Plus d’un mois après le début de la contestation, des partis politiques apparaissent désormais dans les manifestations et tentent de rallier la contestation populaire. Parmi eux il y a aussi les mouvements islamistes algériens ; certains, comme le MSP, parti qui a fait partie de l’alliance présidentielle et d’autres comme les anciens du Front islamique du salut, une formation politique dissoute en 1992 qui s’est opposée au régime algérien plongeant le pays dans une guerre civile. Ces islamistes de l’ex-Fis ne sont pas très nombreux dans les manifestations, mais leur présence a été remarquée ces dernières semaines.

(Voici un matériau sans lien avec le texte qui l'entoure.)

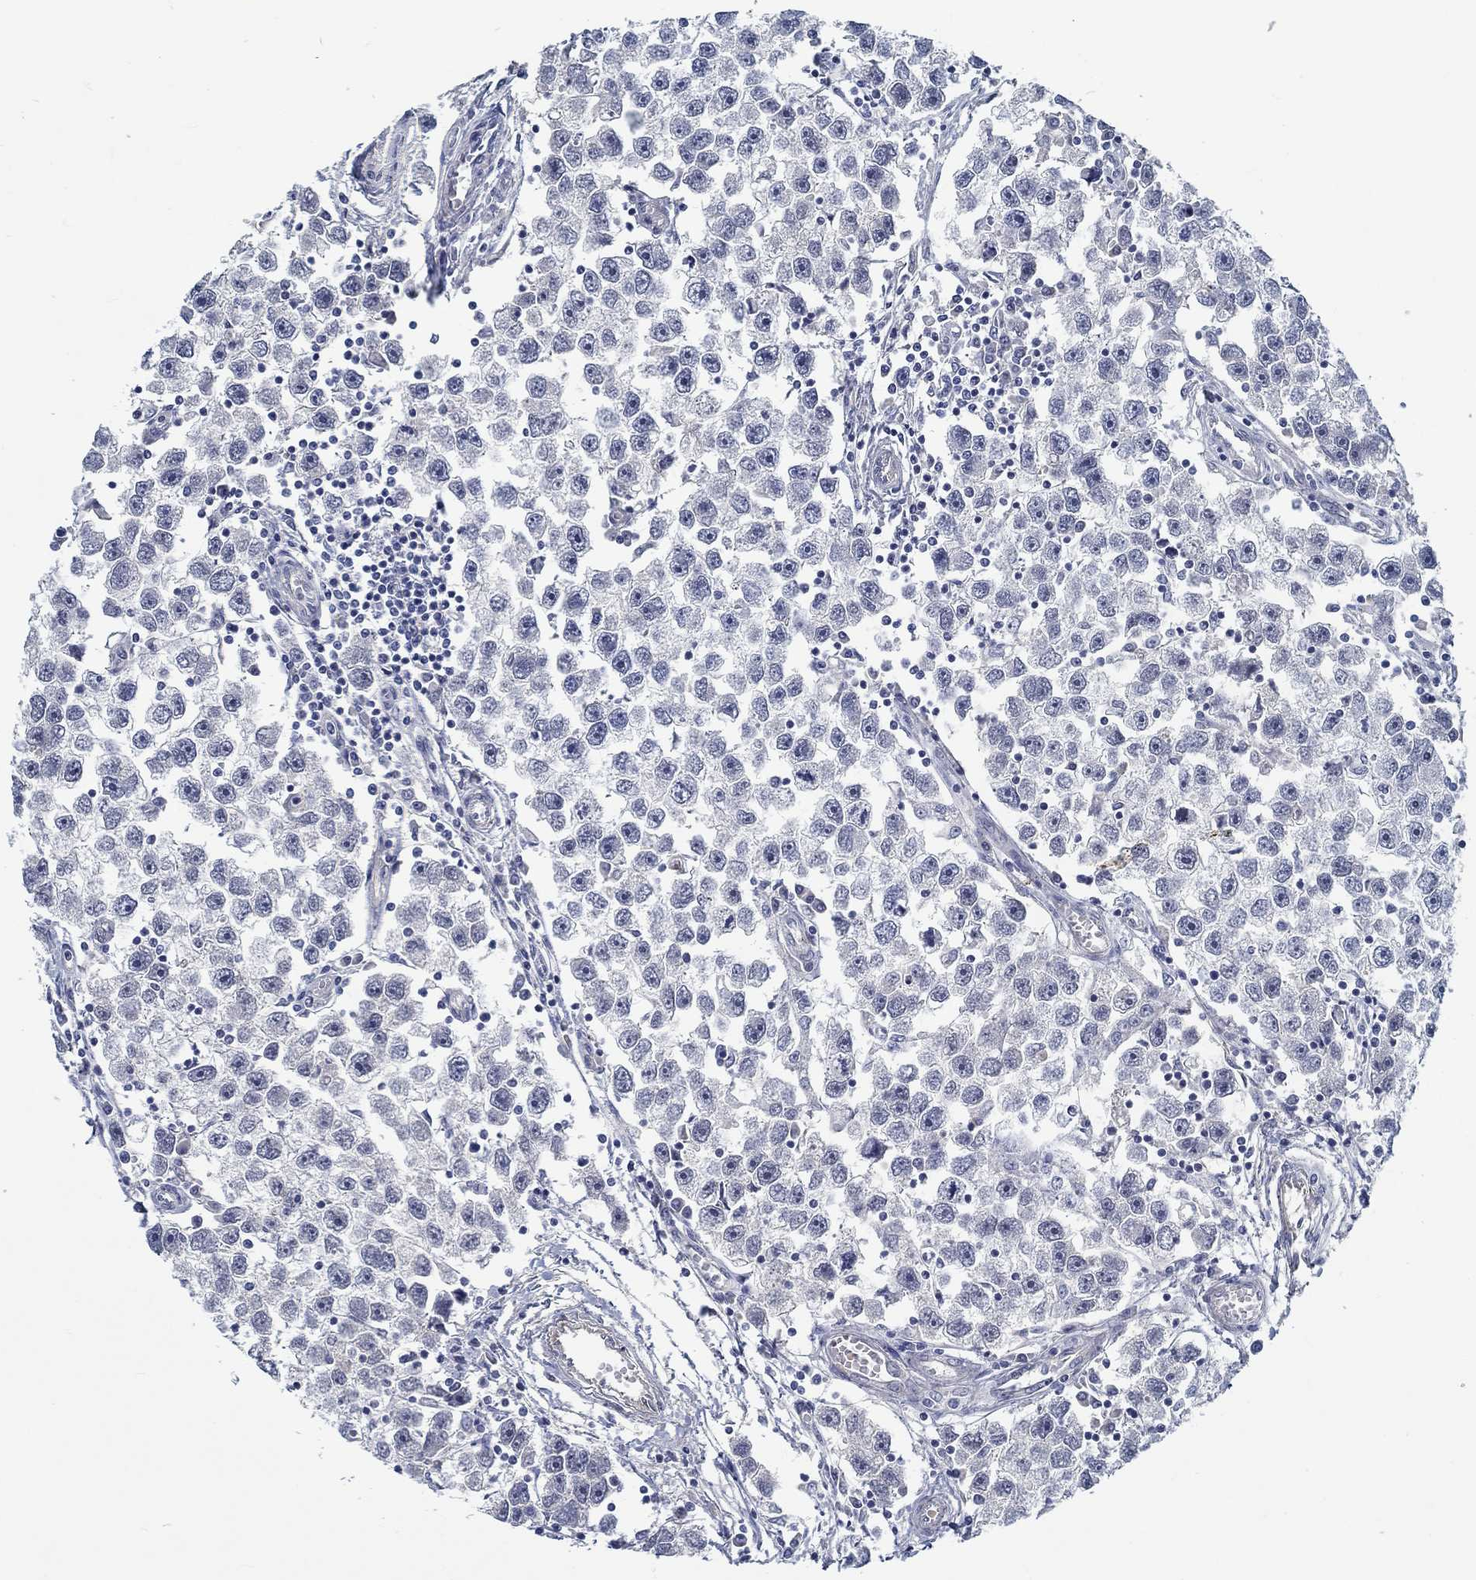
{"staining": {"intensity": "negative", "quantity": "none", "location": "none"}, "tissue": "testis cancer", "cell_type": "Tumor cells", "image_type": "cancer", "snomed": [{"axis": "morphology", "description": "Seminoma, NOS"}, {"axis": "topography", "description": "Testis"}], "caption": "The photomicrograph shows no significant staining in tumor cells of seminoma (testis).", "gene": "MYBPC1", "patient": {"sex": "male", "age": 30}}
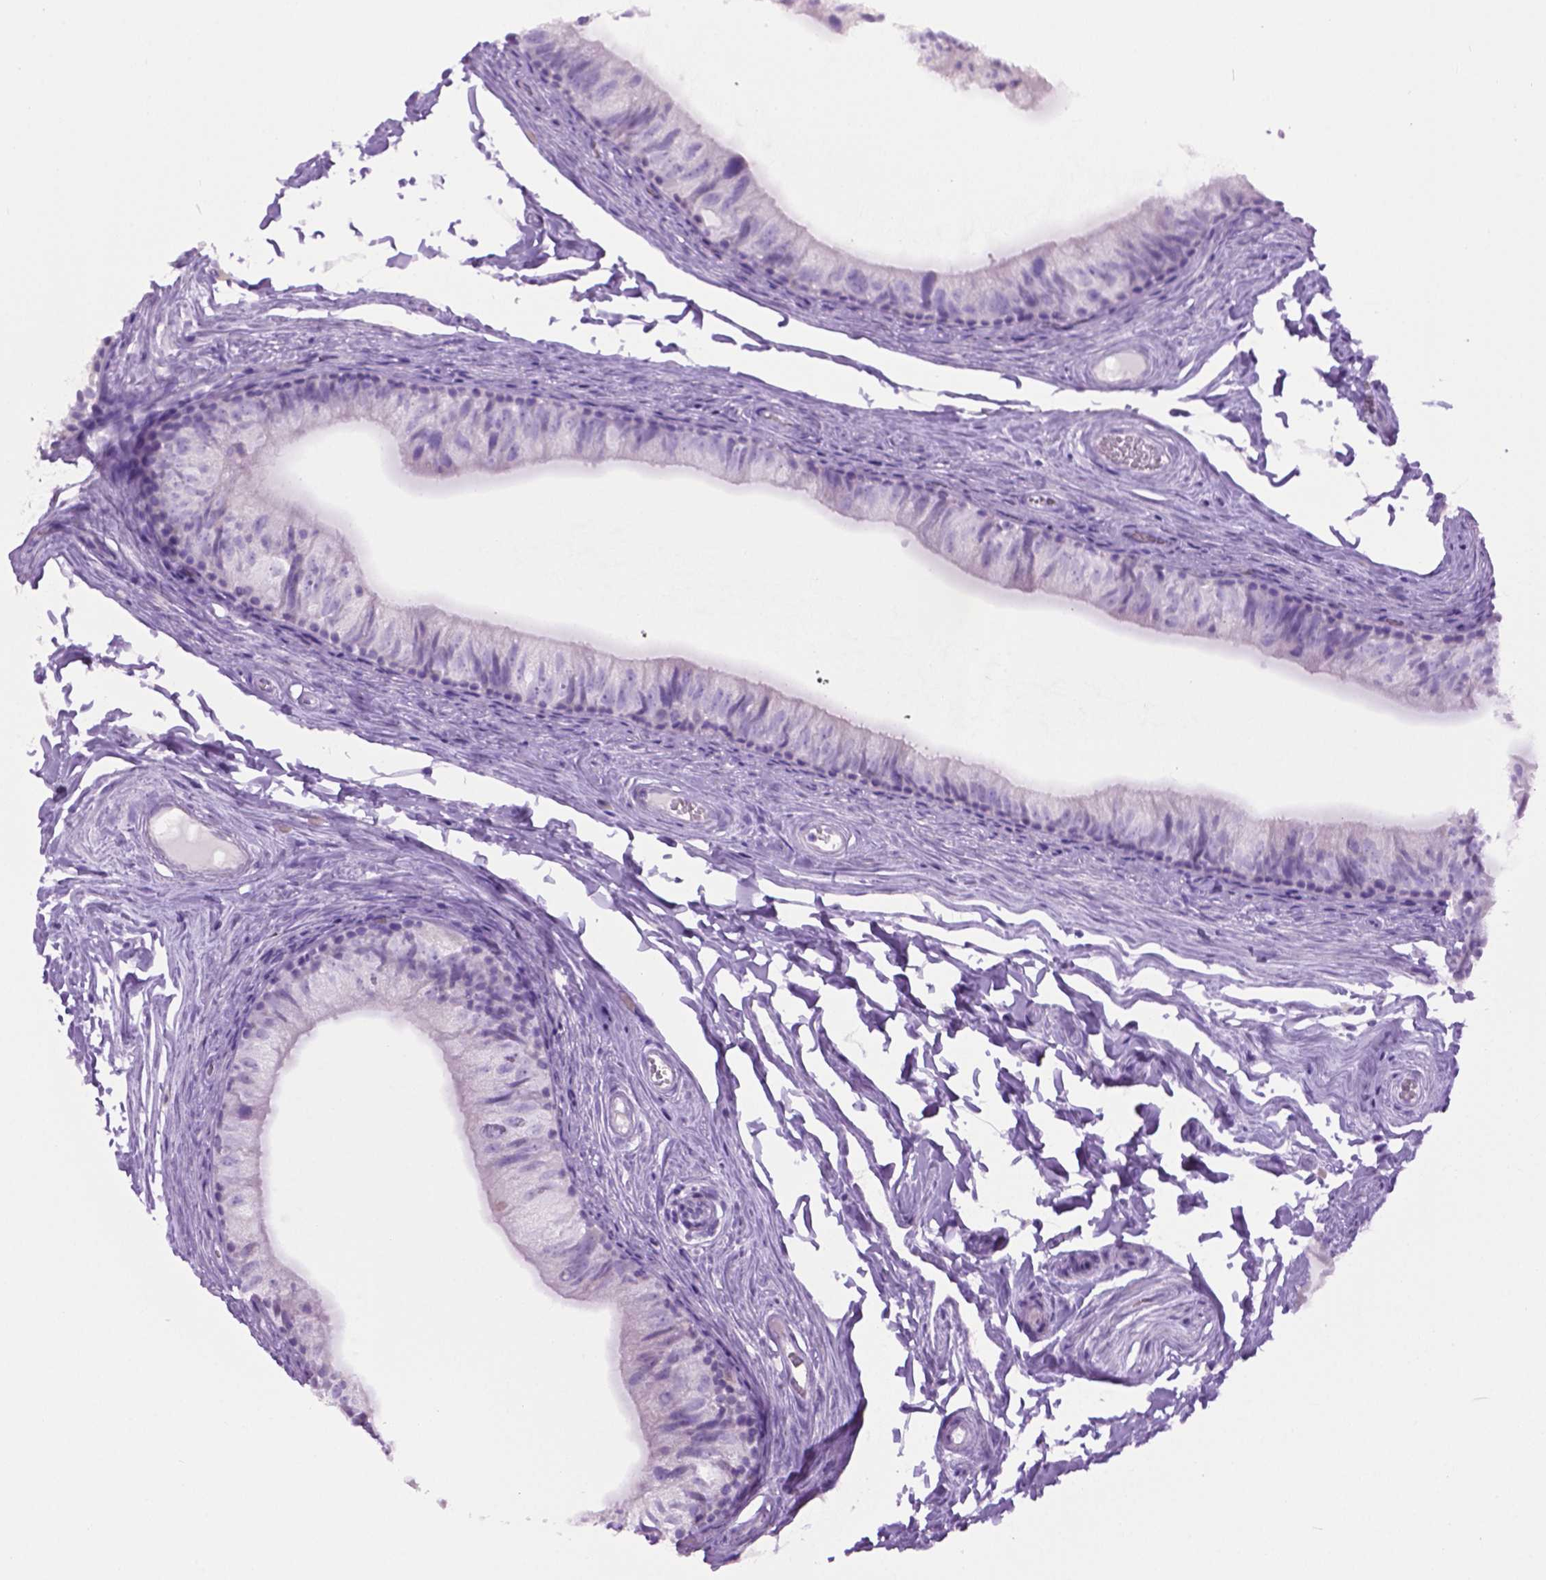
{"staining": {"intensity": "negative", "quantity": "none", "location": "none"}, "tissue": "epididymis", "cell_type": "Glandular cells", "image_type": "normal", "snomed": [{"axis": "morphology", "description": "Normal tissue, NOS"}, {"axis": "topography", "description": "Epididymis"}], "caption": "This photomicrograph is of unremarkable epididymis stained with immunohistochemistry (IHC) to label a protein in brown with the nuclei are counter-stained blue. There is no expression in glandular cells. (DAB immunohistochemistry, high magnification).", "gene": "LELP1", "patient": {"sex": "male", "age": 45}}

Une vidéo postée sur YouTube il a 6 jours, un communiqué publié dimanche, des déclarations à la presse lundi, d’anciens membres du Front islamique du salut cherchent sans conteste à communiquer. Leur constat est que le pays fait face à un soulèvement inédit depuis l’indépendance. Un sursaut qui a ravivé « l’espoir d’un changement ». Quatre anciennes figures historiques du Fis (Abbassi Madani, Ali Belhadj, Kamel Guemazi et Ali Djeddi) appellent ainsi à mettre de côté les divergences politiques jusqu’à ce que le régime Bouteflika soit remplacé.
« Nous participons à ce mouvement de protestation depuis le début et même depuis longtemps, car nous avons refusé le quatrième mandat du président, affirme Kamel Guemazi. Si les chefs du Fis avait le droit d’apparaître dans les médias nous aurions exprimé notre refus d’un cinquième mandat du président Bouteflika. Nous cherchons à avoir une transition démocratique du pouvoir en Algérie. Le Front islamique du salut est une composante de la société algérienne. Le pouvoir algérien a dissous notre parti, mais ce parti existe et représente une couche sociale qui possède sa pensée et sa vision de l’avenir du pays. En Algérie, depuis l’indépendance, il n’y a jamais eu des élections libres et transparentes, sauf en 1990 suite au pluralisme politique de 1988. Ces élections ont été les seules libres et démocratiques de l’aveu du pouvoir et de l’aveu même la communauté internationale. La majorité des Algériens y ont participé et le Fis les avait remportées. Mais le pouvoir à l’époque avait refusé le résultat. »
Appel à manifester pacifiquement donc et à ne pas marginaliser les partis politiques. Un positionnement clair en faveur de la contestation populaire qui ressemble fort à une tentative de récupération du mouvement.
Résultat, depuis quelques semaines la présence de sympathisants de l’ex-Fis a été relevée dans les manifestations, même si elle est toujours minoritaire. Et quand on leur demande quelles sont leurs intentions une fois le régime parti, les réponses se font vagues. Nulle part dans les différentes déclarations il n’y a d’allusion au projet de création d’un État islamique, l’un des fondements pourtant de l’ex-Fis aujourd’hui dissous.